Cambia il tono del dibattito all'interno dell'Europa e da Roma arriva la richiesta di compensazioni
L’Italia, di concerto con alcuni tra i principali Paesi europei — tra cui la Germania — considera azzerati tutti i presunti «dublinanti» giunti in Europa prima del 12 giugno 2026, data di entrata in vigore del nuovo Patto sulle migrazioni.
Lo riferiscono fonti del Viminale, secondo le quali questa impostazione discende da uno specifico accordo sottoscritto con alcuni Stati partner.
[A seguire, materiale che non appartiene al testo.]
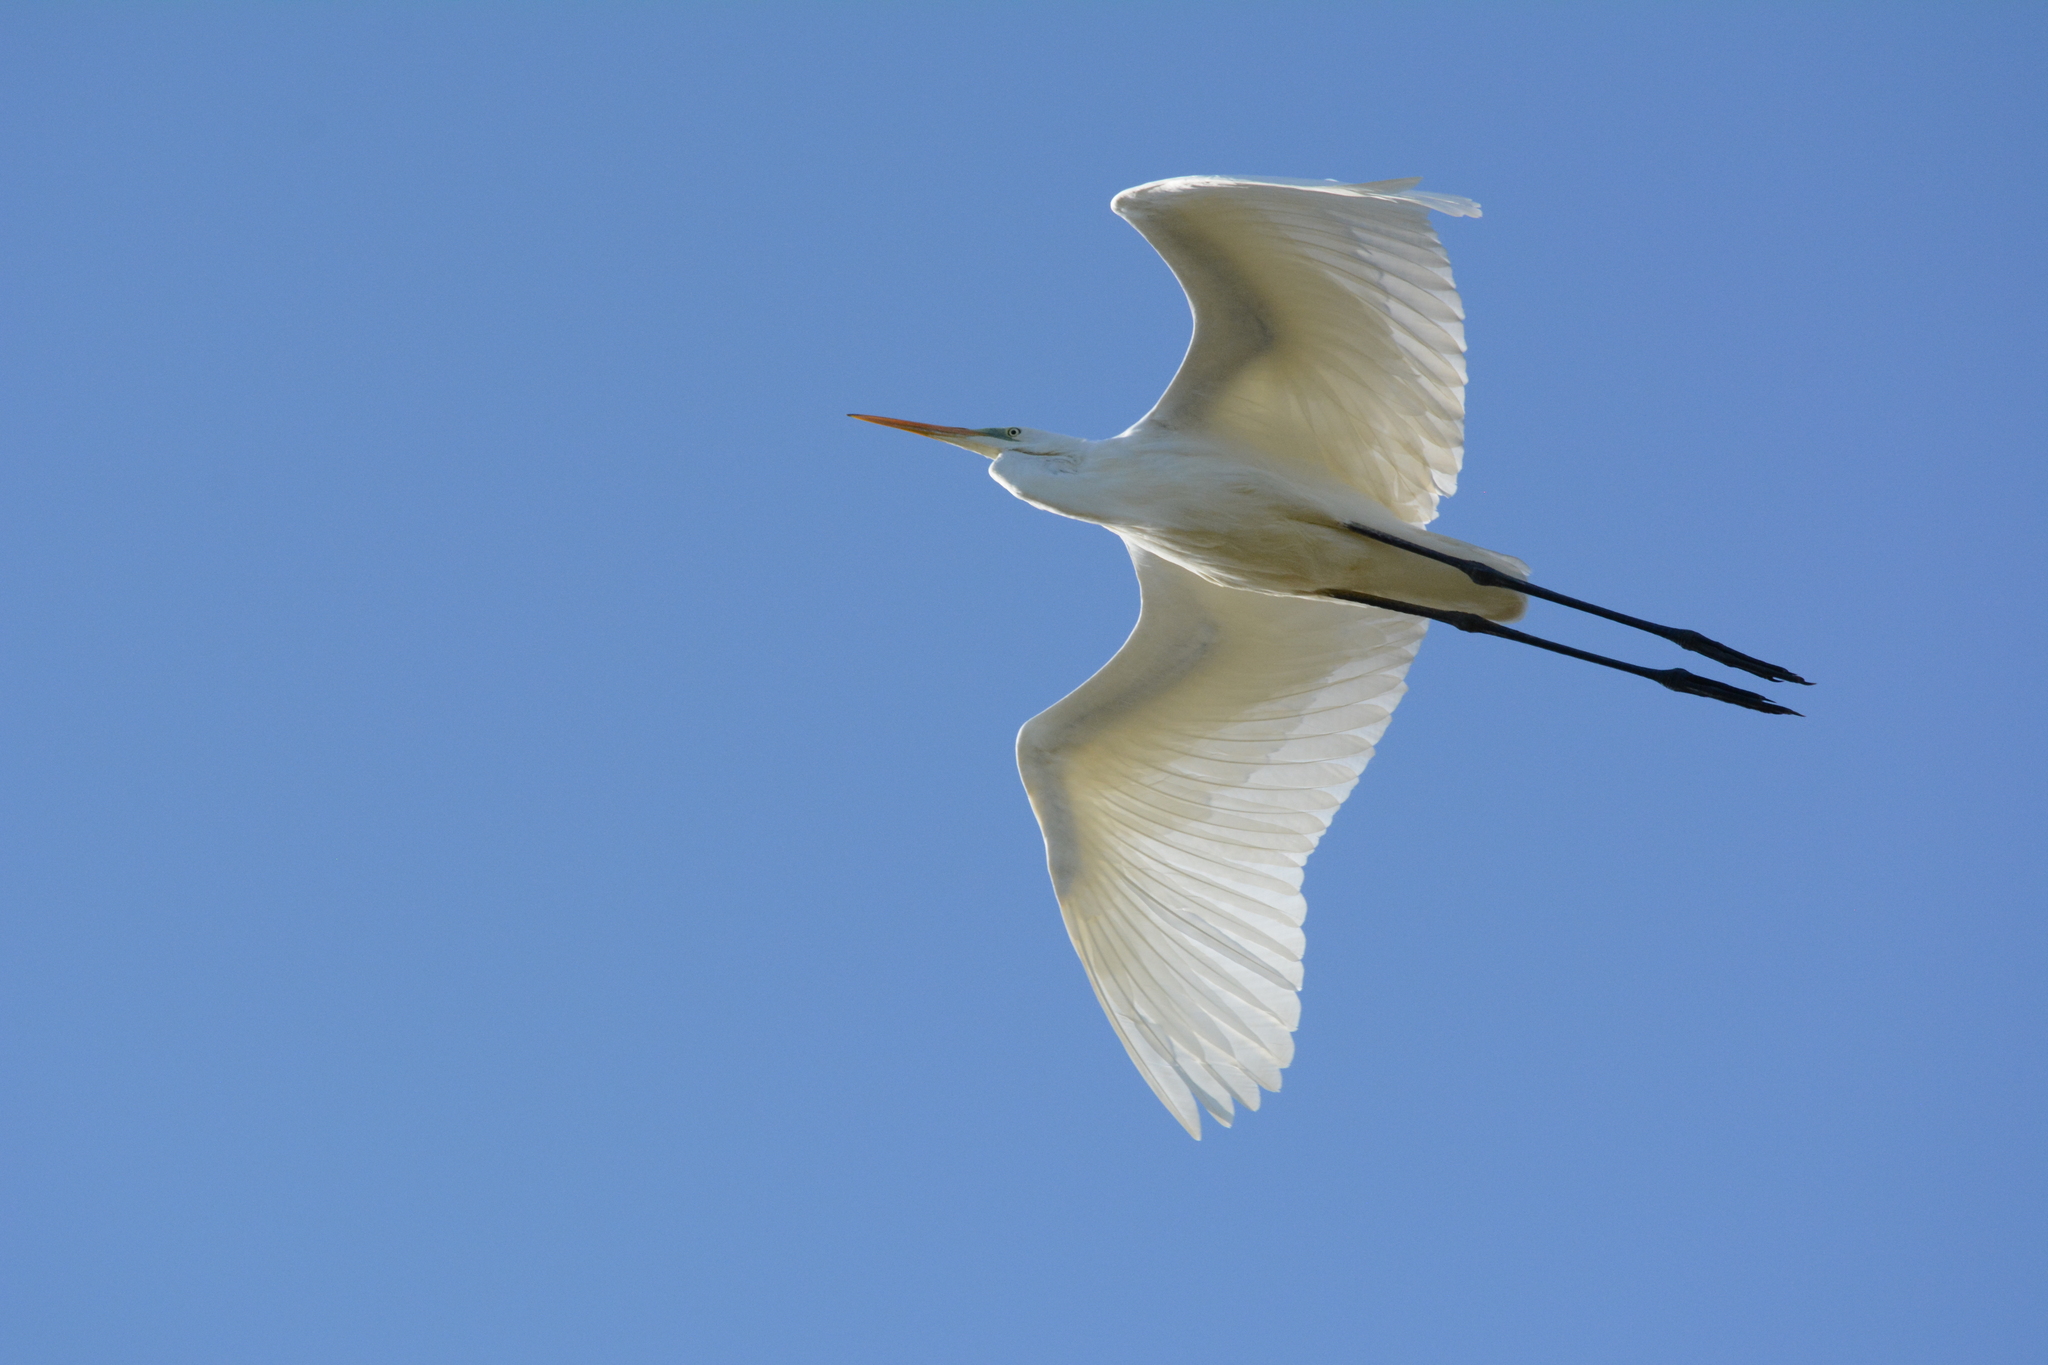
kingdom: Animalia
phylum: Chordata
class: Aves
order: Pelecaniformes
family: Ardeidae
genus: Ardea
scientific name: Ardea alba
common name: Great egret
Le stesse fonti precisano che, al momento, «è ancora prematuro immaginare che ci siano delle persone che, arrivate in Italia dopo tale data, siano attualmente in altri Paesi», poiché «è passato ancora poco tempo per poterlo accertare».
Quanto agli immigrati irregolari entrati successivamente a tale scadenza, Roma intende comunque sollevare l’esigenza di una «compensazione» che tenga conto dei migranti sbarcati sul territorio nazionale da navi delle Ong battenti bandiera di Paesi dell’Unione europea.
La maggior parte di queste imbarcazioni, sottolineano le fonti, «sono proprio tedesche».